Examine the records and identify each line that includes the string "nous". Copy those lines.

Segment Open

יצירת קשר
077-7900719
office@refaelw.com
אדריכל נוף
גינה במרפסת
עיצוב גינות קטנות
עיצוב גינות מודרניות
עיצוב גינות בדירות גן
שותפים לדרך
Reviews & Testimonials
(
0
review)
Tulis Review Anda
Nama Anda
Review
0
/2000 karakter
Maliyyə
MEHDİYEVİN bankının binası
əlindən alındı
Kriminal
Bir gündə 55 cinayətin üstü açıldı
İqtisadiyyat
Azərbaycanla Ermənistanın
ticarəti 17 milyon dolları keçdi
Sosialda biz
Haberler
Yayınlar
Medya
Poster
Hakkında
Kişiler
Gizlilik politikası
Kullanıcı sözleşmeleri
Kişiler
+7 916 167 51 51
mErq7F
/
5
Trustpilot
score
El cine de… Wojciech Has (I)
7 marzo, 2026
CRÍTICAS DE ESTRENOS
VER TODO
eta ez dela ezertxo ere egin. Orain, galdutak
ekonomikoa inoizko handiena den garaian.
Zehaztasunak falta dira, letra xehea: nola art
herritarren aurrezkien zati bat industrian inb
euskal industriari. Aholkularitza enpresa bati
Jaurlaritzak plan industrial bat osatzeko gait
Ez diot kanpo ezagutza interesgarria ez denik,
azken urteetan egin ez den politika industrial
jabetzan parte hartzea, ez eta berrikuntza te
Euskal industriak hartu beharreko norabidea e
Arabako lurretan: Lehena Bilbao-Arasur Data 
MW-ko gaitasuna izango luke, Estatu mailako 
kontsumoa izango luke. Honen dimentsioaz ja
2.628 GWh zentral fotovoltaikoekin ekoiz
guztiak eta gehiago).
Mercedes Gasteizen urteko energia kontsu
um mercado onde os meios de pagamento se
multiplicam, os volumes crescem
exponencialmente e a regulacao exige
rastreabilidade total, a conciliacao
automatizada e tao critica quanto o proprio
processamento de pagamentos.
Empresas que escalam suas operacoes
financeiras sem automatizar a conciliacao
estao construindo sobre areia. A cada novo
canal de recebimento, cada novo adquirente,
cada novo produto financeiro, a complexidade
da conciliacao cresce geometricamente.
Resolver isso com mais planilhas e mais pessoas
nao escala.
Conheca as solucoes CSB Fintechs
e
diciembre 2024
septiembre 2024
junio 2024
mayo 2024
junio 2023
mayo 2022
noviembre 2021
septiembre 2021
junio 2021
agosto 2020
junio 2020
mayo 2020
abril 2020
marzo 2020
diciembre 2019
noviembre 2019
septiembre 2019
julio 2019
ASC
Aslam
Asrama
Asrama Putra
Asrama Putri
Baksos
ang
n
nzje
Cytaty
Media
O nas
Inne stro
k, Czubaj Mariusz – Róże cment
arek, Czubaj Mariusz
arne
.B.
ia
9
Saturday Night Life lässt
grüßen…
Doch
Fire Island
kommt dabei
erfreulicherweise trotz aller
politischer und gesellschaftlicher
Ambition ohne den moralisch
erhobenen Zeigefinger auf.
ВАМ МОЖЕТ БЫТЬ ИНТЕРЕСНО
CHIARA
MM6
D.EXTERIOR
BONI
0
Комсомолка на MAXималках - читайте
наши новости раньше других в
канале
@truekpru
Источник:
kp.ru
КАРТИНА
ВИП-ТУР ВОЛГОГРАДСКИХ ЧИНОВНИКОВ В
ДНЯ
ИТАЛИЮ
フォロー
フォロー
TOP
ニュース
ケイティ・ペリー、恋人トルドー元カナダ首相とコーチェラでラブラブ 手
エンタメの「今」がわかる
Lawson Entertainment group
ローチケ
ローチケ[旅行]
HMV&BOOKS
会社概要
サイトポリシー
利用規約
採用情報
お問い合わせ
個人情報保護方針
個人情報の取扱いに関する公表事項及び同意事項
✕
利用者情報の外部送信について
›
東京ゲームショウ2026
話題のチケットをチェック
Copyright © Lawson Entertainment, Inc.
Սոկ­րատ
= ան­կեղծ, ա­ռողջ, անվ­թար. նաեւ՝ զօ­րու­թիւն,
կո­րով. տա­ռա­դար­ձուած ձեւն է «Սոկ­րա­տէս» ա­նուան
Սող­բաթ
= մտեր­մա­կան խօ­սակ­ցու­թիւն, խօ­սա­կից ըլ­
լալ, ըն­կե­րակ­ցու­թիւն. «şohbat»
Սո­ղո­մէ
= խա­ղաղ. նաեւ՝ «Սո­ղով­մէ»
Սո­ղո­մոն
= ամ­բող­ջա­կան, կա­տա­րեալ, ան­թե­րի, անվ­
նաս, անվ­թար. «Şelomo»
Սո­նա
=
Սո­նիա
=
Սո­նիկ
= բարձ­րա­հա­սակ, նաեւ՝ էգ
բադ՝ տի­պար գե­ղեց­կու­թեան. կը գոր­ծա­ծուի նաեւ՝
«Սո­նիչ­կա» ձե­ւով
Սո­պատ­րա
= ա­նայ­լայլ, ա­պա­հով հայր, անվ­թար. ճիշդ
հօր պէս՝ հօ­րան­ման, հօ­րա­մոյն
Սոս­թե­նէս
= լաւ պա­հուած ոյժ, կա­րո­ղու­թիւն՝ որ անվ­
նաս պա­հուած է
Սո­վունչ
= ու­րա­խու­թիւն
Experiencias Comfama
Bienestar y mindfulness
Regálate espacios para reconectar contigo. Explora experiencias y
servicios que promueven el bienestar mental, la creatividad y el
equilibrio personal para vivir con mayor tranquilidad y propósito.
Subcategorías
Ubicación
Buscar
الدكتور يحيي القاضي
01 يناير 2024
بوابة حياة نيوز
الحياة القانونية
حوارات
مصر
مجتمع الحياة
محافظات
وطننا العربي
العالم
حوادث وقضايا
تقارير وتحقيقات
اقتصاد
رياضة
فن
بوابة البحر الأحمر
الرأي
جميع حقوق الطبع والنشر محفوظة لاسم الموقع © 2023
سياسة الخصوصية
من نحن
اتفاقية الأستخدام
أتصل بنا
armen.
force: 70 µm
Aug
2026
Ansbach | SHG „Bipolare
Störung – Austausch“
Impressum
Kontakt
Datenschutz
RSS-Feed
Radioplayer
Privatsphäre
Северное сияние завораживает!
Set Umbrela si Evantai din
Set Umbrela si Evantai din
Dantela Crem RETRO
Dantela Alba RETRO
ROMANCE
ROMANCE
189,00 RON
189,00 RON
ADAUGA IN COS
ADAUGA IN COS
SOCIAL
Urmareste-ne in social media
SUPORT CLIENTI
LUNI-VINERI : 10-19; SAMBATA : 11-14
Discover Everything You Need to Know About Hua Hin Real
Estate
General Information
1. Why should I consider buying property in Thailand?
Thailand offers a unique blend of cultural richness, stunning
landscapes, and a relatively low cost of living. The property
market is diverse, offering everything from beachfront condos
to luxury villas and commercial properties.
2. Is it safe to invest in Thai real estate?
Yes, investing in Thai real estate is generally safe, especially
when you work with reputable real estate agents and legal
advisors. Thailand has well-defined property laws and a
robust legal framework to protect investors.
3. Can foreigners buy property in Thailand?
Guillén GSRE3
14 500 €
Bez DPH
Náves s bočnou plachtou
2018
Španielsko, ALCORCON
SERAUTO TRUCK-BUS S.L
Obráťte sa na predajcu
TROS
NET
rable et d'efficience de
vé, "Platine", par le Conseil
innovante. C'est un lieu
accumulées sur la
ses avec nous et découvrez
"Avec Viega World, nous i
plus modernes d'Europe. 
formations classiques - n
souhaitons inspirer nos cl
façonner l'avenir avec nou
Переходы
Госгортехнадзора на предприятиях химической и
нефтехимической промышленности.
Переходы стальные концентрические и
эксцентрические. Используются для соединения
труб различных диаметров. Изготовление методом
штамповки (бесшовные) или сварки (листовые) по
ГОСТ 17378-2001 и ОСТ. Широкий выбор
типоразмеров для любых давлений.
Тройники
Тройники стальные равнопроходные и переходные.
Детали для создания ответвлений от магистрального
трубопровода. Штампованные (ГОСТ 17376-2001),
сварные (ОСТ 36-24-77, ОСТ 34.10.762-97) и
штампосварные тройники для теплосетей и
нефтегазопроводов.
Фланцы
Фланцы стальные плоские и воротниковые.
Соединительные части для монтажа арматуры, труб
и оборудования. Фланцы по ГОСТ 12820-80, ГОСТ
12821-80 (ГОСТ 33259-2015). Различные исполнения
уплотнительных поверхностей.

Segment Closed

▶ **Final answer**
ses avec nous et découvrez
"Avec Viega World, nous i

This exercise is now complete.